- Born: 1970s Benin City
- Education: Pan-Atlantic University
- Occupation: Mechanic
- Known for: Being the first female Nigerian mechanic
- Notable work: She is also the founder of the Lady Mechanic Initiative;

= Sandra Aguebor =

Nigerian mechanic

Sandra Aguebor or Aguebor-Ekperuoh is a Nigerian mechanic. She is reported as being the first woman mechanic in Nigeria. She is also the founder of the Lady Mechanic Initiative, which trains sexually abused and underprivileged women to become mechanics and fend for themselves.
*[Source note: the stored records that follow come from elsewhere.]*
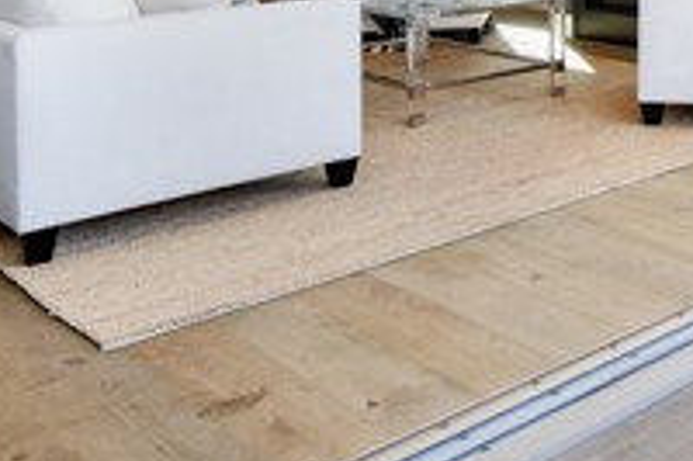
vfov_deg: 24.0
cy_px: -165
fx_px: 923
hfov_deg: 32.4
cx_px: 873
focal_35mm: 48
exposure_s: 1/80
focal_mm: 10
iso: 250
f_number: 8
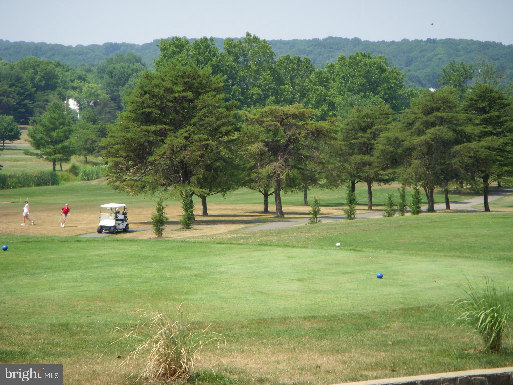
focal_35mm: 114
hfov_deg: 17.3
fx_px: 1689
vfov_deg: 13.0
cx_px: 256
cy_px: 192
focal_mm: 18.9
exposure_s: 1/400
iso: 100
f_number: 4.2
== Early life and education ==
Sandra Aguebor was born in 1970s in Benin, Nigeria to the late Mr. & Mrs. R.A Aguebor. she began her educational journey at Ivbiotor Primary School. Subsequently, she attended St. Maria Goretti Grammar School in Benin, followed by Benin Technical College, where she honed her technical skills. Her educational pursuits culminated in graduating from Auchi Polytechnic in Edo State. Additionally, she holds a degree from Goethe Institute, a German school based in Lagos State.

== Career ==
After graduation, she embarked on a career that included working for Edo Line and Nigeria Railway Corporation. Following the launch of her auto repair garage, despite facing setbacks like the demolition of her workshop, Sandra persevered. Transitioning to a mobile workshop, she provided on-the-spot emergency vehicle service along Lagos freeways and eventually established two more garages in the city. Today, she dedicates her time rescuing them from the streets and fostering their development by imparting valuable skills, particularly in the automotive industry.
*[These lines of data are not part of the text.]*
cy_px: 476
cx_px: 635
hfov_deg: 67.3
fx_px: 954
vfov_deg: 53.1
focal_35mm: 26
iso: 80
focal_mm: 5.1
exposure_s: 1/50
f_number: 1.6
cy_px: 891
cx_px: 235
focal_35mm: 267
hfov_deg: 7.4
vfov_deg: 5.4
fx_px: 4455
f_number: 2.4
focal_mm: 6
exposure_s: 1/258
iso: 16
Speaking on gender inequality and male privilege, Aguebor explained that she had to put in five times more effort more than men to be taken seriously, however, she decried being labelled "lady mechanic" by her colleagues instead of just "mechanic". In 2015, she was the subject of a film, produced by Al Jazeera, titled Sandra Aguebor: The Lady Mechanic. The film won awards at New York Film Festival.

Aguebor was nominated for the COWLSO award, an initiative established by Lagos State government in 1974 to honour individuals that have contributed to the "social welfare of the state". She was presented the inspirational woman of the year award by Dolapo Osinbajo and Governor Akinwunmi Ambode, who noted that she used her "skills and talent to make positive impact to the society in an area dominated by men". She was also given a national merit award by federal government of Nigeria.

Speaking to Vanguard at the graduation ceremony of 50 female mechanics, Aguebor disclosed that she has trained over 700 mechanics so far. She is married with children.